De cara a las elecciones presidenciales, y en medio de la polarización política, Colombia se ha venido debatiendo principalmente entre dos extremos ideológicos. Cuando esto sucede, es fácil que como criterio de elección primen las emociones.
El miedo que produce pensar que podríamos quedar presos por décadas de un régimen comunista, nos puede hacer actuar en “modo supervivencia” y en consecuencia votar, aun cuando no nos guste del todo, por aquel a quien más le veamos chance de derrotar al régimen actual.
Si bien esa lógica es entendible, no podemos perder de vista que después del 8 de marzo pasado se viabilizaron tres candidaturas con chances reales de ganar la Presidencia, que abarcan buena parte del espectro político: las de Iván Cepeda, Paloma Valencia y Abelardo De La Espriella. Esto, sumado al hecho de que es muy difícil que Cepeda obtenga más del 50% de los votos en primera vuelta, nos brinda la oportunidad de también pensar con cabeza fría y analizar sus propuestas a fondo, de forma tal que, al menos en esa primera vuelta, nos podamos “dar el lujo” de votar por aquel(la) persona que más nos convenza.
La tarea de estudiar y entender los programas de los(las) candidato(as) es difícil y compleja. Sin embargo, existen instituciones que hacen una labor de análisis interesante y útil que puede facilitar el suyo. Un ejemplo de ello es el reciente estudio de Libertank en el que, con la metodología del Fraser Institute, compara las propuestas de los candidatos a la luz de la libertad económica, las finanzas públicas y la propiedad privada (puede acceder a él en este enlace: https://votolibre2026.netlify.app/ ).
En resumen, de las 10 peores propuestas hechas por los candidatos, 7 son de Cépeda. Y fueron calificadas así por tener un enfoque intervencionista con un rol preponderante del Estado en la economía y en la “redistribución” de la riqueza (elementos típicos del comunismo).
En contraste, de las 10 mejores propuestas 5 son de Paloma, 3 de Abelardo y 2 de Fajardo. Se podría decir que el común denominador entre Paloma y Abelardo es el de una línea más pro-mercado, que propende por una menor intervención estatal, reducción de impuestos y mayor apertura económica.
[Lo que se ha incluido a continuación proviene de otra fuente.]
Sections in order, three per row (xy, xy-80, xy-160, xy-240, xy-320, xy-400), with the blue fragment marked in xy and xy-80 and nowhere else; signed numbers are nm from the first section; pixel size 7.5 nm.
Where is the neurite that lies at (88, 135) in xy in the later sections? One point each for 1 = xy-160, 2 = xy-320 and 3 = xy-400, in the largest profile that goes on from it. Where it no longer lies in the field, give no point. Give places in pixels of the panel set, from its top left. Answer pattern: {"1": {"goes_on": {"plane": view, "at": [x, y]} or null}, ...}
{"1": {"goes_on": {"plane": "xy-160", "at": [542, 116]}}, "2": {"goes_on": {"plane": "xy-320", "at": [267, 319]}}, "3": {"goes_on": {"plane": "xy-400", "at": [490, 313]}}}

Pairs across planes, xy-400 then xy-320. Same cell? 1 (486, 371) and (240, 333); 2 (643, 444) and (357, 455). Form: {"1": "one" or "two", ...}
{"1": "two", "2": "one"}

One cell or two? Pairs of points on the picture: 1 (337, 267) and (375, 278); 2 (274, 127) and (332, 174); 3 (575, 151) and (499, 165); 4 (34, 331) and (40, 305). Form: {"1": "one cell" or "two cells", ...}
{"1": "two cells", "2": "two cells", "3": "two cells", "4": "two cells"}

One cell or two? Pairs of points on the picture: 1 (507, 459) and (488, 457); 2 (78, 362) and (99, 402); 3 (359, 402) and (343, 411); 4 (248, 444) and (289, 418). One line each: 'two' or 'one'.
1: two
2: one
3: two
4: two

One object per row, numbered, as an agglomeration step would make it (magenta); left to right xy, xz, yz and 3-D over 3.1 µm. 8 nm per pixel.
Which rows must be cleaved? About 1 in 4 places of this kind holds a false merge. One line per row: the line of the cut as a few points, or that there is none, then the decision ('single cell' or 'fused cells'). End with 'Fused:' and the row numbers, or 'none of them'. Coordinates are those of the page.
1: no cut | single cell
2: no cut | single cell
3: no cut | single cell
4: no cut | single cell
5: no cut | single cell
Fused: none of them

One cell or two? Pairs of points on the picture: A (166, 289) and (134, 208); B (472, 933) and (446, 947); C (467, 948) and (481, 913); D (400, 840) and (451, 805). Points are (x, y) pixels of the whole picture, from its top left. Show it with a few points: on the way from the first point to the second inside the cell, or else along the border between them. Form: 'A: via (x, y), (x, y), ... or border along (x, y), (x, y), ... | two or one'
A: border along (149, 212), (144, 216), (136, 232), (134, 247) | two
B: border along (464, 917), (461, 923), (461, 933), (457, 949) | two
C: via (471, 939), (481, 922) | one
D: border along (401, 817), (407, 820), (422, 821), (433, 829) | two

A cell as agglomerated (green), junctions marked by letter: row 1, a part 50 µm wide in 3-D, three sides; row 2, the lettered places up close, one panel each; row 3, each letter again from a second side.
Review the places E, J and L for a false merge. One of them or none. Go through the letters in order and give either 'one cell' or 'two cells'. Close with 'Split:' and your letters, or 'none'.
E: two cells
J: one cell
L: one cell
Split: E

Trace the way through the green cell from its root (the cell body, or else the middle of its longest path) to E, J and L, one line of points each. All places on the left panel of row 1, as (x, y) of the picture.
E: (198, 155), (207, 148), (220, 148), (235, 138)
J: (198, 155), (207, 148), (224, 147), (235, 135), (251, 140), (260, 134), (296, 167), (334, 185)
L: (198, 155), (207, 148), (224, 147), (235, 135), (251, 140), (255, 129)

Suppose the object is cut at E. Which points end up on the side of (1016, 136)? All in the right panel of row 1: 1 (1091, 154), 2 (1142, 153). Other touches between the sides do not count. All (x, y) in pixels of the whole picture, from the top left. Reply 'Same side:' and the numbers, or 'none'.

En síntesis, no estamos decidiendo entre candidatos respetuosos de nuestras reglas de juego (empezando por la Constitución y el Estado de Derecho), sino que en el fondo estamos escogiendo entre dos modelos: uno, representado por Cepeda, de corte comunista que le da poderes omnipotentes al Estado y que, disfrazado de revolución, restringe las libertades y otro que, con los matices propios de cada candidato, defiende la Democracia, el Estado de Derecho y nuestras libertades.
Si usted se considera demócrata, escoja entre las alternativas del segundo modelo aquella que más le guste.